By Sam Larson
I have a sizable collection of fly fishing books. Sometimes I’ll review one. I’ll keep it under 500 words. Any longer and you should just go read the book. Expect slander, personal opinion, and unbridled honesty. I like both books and fly fishing too much to be nice.
This book appeals to me on a couple different levels. First, it has the same encyclopedic picture book thing that drew me in to The Complete Illustrated Directory of Salmon and Steelhead Flies. It’s fun to just browse through and the format of the book works equally well for actual reading or just aimlessly flipping and looking for a new pattern to fool around with. Second, I am a history nerd and the history of fly fishing, the people, the flies, the rivers, and so on, is a huge part of the appeal for me. Mix the two things together into a historically interesting flippable book with tons of fly patterns in it (well, fifty patterns) and you’ve got a winner.
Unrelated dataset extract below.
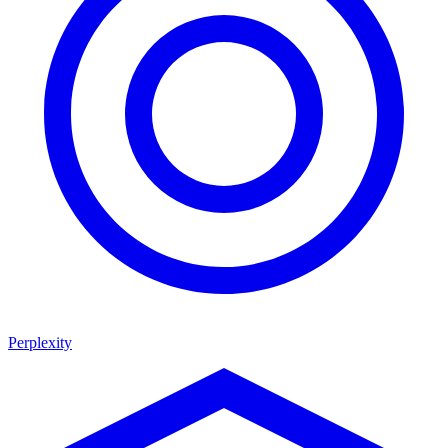
Perplexity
In addition to the specific flies that are covered in the back half of the book there’s also a decently large chunk of writing that’s just general history of the sport. It’s always interesting to go back to the roots of flyfishing and see where we’ve taken it. I have a double armful of historical works concerning fly fishing and this one is certainly the most approachable. Non-academic, factoid-based, and easy to read and then put down, this book would be rewarding to anyone interested in fly fishing or fly tackle and wouldn’t intimidate the novice angler. I would buy this book for someone who was just getting into tying flies and taking their first steps into the big, wide world of fly patterns and the heightened opinions and emotions that surround them.
My only complaint, and it’s very minor one, is that the author chose to use paintings of historical flies instead of photos. The choice of paintings works well within the overall book design, it matches the aesthetic and the paintings perhaps fit the book slightly better than a glossy photo, but I still think pictures would have been clearer and more illustrative of the various parts of the flies. My two cents. Like I said, it’s a small complaint.
This book gets a solid two thumbs up from Blue Lines. It’s a great addition to the bookshelf and one that I return to frequently.